県内
奥出雲の小さな山村は、水を蓄え、資源を育み、食やエネルギーをまちへ送る役割を果たしてきた。そうした山村と町の連なりが都市を育み、あるいは世界と繋がりながら、今日の生活経済文化圏がある。しかるにここ数十年来、圏域をめぐる循環を生み出す源流、山村を底支えする農林畜産業の凋落には底が見えない。人的資本は減耗の一方である。くわえて現在、地域固有の在来作物や採集草木利用の文化がまさに消滅しようとしている。千年を超える時と営為が培ってきた衣食住の民俗知は、一度この世界から失われたら二度と再生できない。

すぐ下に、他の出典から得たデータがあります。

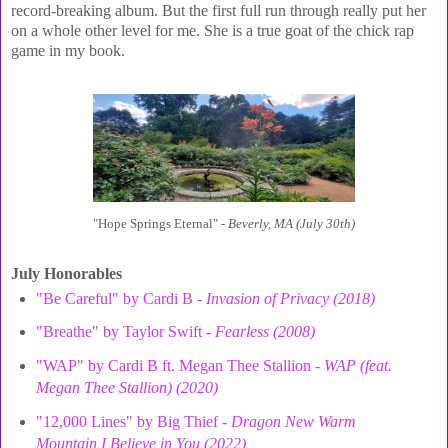
record-breaking album. But the first full run through really put her
on a whole other level for me. She is a true goat of the chick rap
game in my book.
"Hope Springs Eternal" -
Beverly, MA (July 30th)
July Honorables
"Be Careful" by Cardi B -
Invasion of Privacy (2018)
"Breathe" by Taylor Swift -
Fearless (2008)
"WAP" by Cardi B ft. Megan Thee Stallion -
WAP (feat.
Megan Thee Stallion) (2020)
"12,000 Lines" by Big Thief -
Dragon New Warm
Mountain I Believe in You (2022)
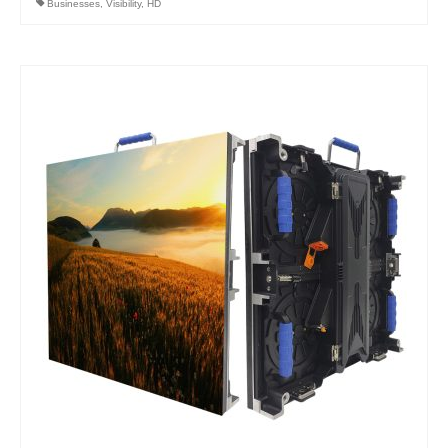
Businesses
,
Visibility
,
HD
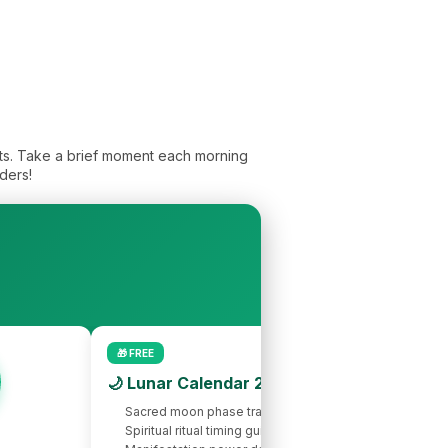
its. Take a brief moment each morning
ders!
🎁 FREE
🌙 Lunar Calendar 2026
Sacred moon phase tracking
Spiritual ritual timing guide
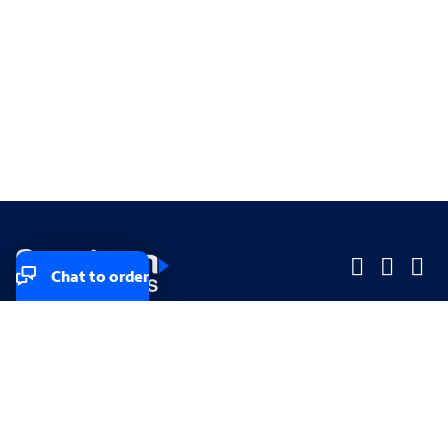
Chat to order
Company
Company
Small Business
Small Business
Midsized & Enterprise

「食べることは生きること」。私たちはこの言葉を噛み締めながら、食をめぐる、深く広がりのある文化を再構築していくことを第一の目的とする。
第二に、農林畜産等の一次産業を根底で支え続けてきた地域固有の伝承知を、生態系管理技術として捉え、現代社会への適応と保全をはかり、人と自然との共生を持続可能なものにしていくことを目指す。
第三に、障害のある人、介護が必要な人、言葉が異なる異文化の人、その他、多種多様な人々が、食べることを通じて共生できる場をつくり出していく。

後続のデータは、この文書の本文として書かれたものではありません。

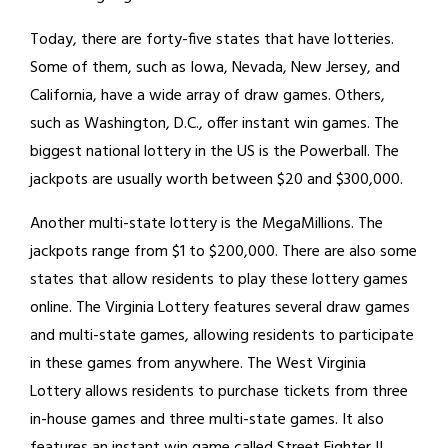
Today, there are forty-five states that have lotteries.
Some of them, such as Iowa, Nevada, New Jersey, and
California, have a wide array of draw games. Others,
such as Washington, D.C., offer instant win games. The
biggest national lottery in the US is the Powerball. The
jackpots are usually worth between $20 and $300,000.
Another multi-state lottery is the MegaMillions. The
jackpots range from $1 to $200,000. There are also some
states that allow residents to play these lottery games
online. The Virginia Lottery features several draw games
and multi-state games, allowing residents to participate
in these games from anywhere. The West Virginia
Lottery allows residents to purchase tickets from three
in-house games and three multi-state games. It also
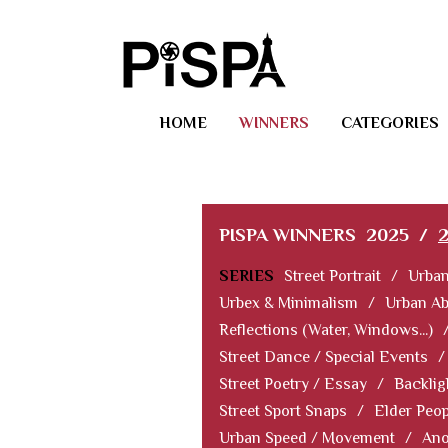
HOME
WINNERS
CATEGORIES
PISPA WINNERS
2025
/
SERIES
Street Portrait
/
Urban
Urbex & Minimalism
/
Urban Ab
Reflections (Water, Windows...)
Street Dance / Special Events
/
Street Poetry / Essay
/
Backlig
Street Sport Snaps
/
Elder Peop
Urban Speed / Movement
/
Ano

そして、移行期的混乱の闇の中、先が見えない山村にあって、この団体に集うひとりひとりが、小さくとも強く暖かな灯りとなって、美しい山野を次世代へ手渡していくことを希望する。
(1) 荒廃林・放棄地を焼畑等により再生する事業
(2) 人的資源の減少局面にある中山間地の新たな土地管理手法を開発する活動
(3) 奥出雲と類縁文化圏で消失の危機にある在来作物や草木利用文化を調査研
究し資源化再生する活動
(4) 地域固有の食文化を築き上げていくための社会教育活動
(5) ダムの見える牧場とその周辺地域を拠点とした産業の振興と雇用の創出
(6) 奥出雲の里山自然を活かした体験プログラムの企画開発
(7) 社会福祉に資するとともに上記事業を推進しうるような様々な取り組みの
実践研究
(8) その他、森と畑と牛との目的を達成するための必要な事業・活動
前身となる「竹の焼畑」活動は 2015 年にのべ 163 人のボランティアが参加。2021年現在、「出雲の山墾り」として他団体と協同しながら、里山管理の新たな手法開発(環境保全)と民俗知の保全を主な目的として、実施している。また、団体の拠点となるダムの見える牧場では、農業(酪農)体験を 2015 年には 20 団体、約 1000 人受け入れ、地域の食育に貢献している。現在、この農業体験の発展形として、自然体験と学びの場としていくつかのテストイベントを重ねているところである。
里山再生の手法開発として行ってきた焼畑の作物栽培面を強化する。また、地域で培われてきた食文化の保全。そしてこのふたつの意義と価値を世に問い伝えながら、1次産業の6次化を実現する農産加工品を売り出すための商品企画開発事業に取り組んでいる。